* [Pose estimation data]:
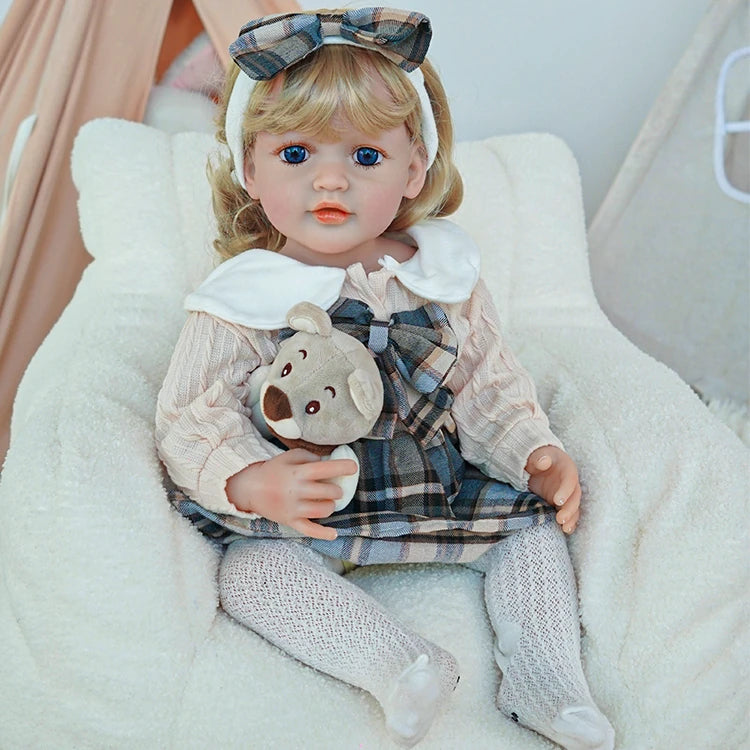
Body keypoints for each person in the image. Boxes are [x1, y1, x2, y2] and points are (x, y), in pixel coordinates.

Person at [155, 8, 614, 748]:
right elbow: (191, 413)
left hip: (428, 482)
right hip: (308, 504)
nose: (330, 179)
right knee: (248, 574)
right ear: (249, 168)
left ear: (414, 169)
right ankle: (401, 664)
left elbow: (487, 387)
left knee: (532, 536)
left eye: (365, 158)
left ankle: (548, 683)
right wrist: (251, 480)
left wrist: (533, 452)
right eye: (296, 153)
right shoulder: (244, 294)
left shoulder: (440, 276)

* * *

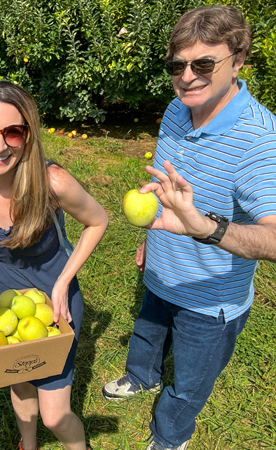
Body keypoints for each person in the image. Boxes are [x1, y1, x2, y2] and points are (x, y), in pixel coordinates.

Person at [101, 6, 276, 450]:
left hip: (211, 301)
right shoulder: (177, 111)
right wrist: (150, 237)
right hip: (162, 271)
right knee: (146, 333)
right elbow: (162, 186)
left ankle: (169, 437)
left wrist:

* [Task goal]:
Report the number of lines above that contain the word "wrist", and only that number.

* [Answer to the problem]:
4